Mas, Miguel, a teoria do convívio entre Deus e Ciência é muito recente e demonstra apenas mais uma tentativa do Homem (de alguns homens) para perpetuar algo que não existe, num novo contexto que a ele é adverso. Agora Deus opera através das leis da Física, ou estas são uma manifestação do divino, amanhã conjuga-se Deus com o novo paradigma que aparecer. Não que isso seja ilegítimo, mas é desnecessário de tão repetitivo e tendencioso que começa a ser. Porque ninguém tira da cabeça de quem é crente que Deus simplesmente não existe. Ponto.
Eu também já fui católico. Tive a minha fé, que hoje atribuo à ignorância. Tal como o Amor, que é um acreditar sem limites e um admirar sem olhar a defeitos. E o conceito de uma entidade superior que é toda ela Amor é fascinante. Mas não é credível nem sustentável sobre qualquer avanço intelectual que o Homem fez até hoje. A crença e religião actuais são heranças culturais de uma fase da História em que, desprovidos de mecanismos mentais e outros meios para obter conhecimento, procurávamos teorizar sobre a natureza. Hoje, o mesmo esquema de raciocínio que criou a Internet e me permite estar a falar contigo por aqui, está a ser posto em causa quando aplicado a Deus. Por que é que a Lógica é válida para nos dar tecnologia e conforto, mas esmorece quando se procura evidenciar que Deus não existe? Onde está a coerência de quem usa de dualidade de critérios? É que Deus até se pode manifestar pela Física, mas primeiro é preciso acreditar nele. E para algumas pessoas, Deus não é um axioma. É uma premissa que não surge naturalmente. É um dado tão válido como imaginar elfos, hobbits, a Força ou entidades místicas de "energia". Mas não consigo (nem pretendo) retirar a fé a quem quer que seja. Tal como ninguém me consegue implantar uma ideia de Deus na cadeia de valores.

sabine disse...

Miguel: concordo contigo.

Anónimo disse...

Como eu não tenho o teu sistema ético - ou, melhor, sou mais descarado que tu ( que os SEs não devem ser muito diferentes ) - proponho o inefável João César das Neves como substância papistométrica: 100 graus seria o papismo quando ele está em ebulição, quero dizer, quando comenta no DN.
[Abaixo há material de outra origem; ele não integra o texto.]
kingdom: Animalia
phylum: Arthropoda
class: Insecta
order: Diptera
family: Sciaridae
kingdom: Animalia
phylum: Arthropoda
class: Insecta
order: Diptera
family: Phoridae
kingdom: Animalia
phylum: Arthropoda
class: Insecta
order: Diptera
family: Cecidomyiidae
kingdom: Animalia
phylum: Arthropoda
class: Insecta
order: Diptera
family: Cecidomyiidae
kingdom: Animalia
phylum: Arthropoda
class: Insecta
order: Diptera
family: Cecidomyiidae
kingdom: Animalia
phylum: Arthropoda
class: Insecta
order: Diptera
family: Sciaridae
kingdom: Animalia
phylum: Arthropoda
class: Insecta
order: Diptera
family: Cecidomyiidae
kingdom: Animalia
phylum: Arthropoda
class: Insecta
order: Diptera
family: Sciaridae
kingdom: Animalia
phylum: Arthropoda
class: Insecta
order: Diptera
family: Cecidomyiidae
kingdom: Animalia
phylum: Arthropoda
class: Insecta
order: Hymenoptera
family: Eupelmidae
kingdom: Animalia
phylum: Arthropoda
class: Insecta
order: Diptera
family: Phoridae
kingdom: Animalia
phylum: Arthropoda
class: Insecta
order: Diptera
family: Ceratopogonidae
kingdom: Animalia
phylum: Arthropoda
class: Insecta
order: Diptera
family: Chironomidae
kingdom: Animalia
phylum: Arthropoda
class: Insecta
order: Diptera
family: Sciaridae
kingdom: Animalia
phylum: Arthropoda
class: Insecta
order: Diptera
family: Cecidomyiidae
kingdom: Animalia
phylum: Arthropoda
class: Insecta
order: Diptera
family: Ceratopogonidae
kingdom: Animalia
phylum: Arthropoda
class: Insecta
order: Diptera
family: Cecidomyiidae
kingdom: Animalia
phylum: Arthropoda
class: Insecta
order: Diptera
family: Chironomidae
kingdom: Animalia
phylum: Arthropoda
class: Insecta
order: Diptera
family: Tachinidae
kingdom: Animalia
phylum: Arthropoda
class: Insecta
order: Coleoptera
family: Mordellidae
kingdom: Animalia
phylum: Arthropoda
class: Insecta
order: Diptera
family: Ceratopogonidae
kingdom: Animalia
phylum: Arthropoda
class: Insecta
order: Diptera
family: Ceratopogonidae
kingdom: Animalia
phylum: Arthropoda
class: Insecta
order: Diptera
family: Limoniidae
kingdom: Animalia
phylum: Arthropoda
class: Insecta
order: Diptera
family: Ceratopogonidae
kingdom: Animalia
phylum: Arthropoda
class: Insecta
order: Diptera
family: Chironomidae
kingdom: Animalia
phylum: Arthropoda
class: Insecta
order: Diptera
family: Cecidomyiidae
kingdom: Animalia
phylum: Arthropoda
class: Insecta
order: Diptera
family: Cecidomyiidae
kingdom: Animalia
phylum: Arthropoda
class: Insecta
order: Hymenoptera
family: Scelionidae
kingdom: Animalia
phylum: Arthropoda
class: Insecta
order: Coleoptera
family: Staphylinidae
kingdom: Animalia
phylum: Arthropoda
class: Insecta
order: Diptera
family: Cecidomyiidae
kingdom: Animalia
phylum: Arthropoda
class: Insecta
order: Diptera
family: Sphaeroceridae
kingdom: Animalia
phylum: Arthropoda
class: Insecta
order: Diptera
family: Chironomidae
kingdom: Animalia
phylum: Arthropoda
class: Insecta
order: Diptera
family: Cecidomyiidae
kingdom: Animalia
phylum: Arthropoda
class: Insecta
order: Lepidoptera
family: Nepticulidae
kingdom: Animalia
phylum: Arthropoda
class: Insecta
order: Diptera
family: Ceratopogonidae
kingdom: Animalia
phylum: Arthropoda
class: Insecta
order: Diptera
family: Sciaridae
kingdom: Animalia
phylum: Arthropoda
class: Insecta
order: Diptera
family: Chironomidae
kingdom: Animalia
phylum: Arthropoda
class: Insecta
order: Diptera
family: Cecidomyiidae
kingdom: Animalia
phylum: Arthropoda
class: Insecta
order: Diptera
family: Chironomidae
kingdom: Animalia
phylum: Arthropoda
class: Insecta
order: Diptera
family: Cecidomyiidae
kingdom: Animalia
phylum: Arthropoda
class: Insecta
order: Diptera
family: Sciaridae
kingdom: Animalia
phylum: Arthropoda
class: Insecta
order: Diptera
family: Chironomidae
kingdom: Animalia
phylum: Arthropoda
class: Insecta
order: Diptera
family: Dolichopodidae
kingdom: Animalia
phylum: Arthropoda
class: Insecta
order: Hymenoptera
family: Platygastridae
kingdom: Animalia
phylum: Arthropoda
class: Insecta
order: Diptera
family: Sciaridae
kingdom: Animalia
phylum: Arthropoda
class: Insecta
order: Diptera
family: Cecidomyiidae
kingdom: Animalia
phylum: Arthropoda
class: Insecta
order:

O problema é que dava jeito outro valor de papismo na mesma substância para fazer bem a escala ( como a água com o zero e o cem, para a temperatura ). E receio bem que as transformações do JCN sejam isopapísticas.

Um abraço,
ZR.

( Eu tenho muita coisa a dizer sobre este post e sobre os comentários do mindful, mas não tenho tempo. Fica para outra vez. )

Anónimo disse...

Agora lamento ter comentado o post inicial e não este...
Não me vou, portanto, repetir, mas reafirmar a minha postura, que coincide com a do Mindful. O problema é que ele se expressou tão completamente que já não me resta dizer nada... :(

Enoch's out of words...

Paulo Afonso disse...

Bem, sou Agnóstico por princípio, mas com algumas tendências para o ateísmo... E cheguei a esta posição, depois de ter sido seminarista. A homossexualidade, enquanto Cristão, nunca foi um problema para mim. Julgo que o problema da religiosidade hoje situa-se no facto de Igreja e Sociedade andarem um tanto ou quanto afastadas, e não mesmo de costas voltadas. É incrível que a Igreja, que deve ser comunitária continua a "basear-se" na opinião de uns poucos! De resto, respeito a crença num só Deus, nesta ou naquela Igreja, e admiro quem o consegue fazer. Mas se a minha razão não consegue provar que "esse Deus existe", não me posso permitir a acreditar no vazio.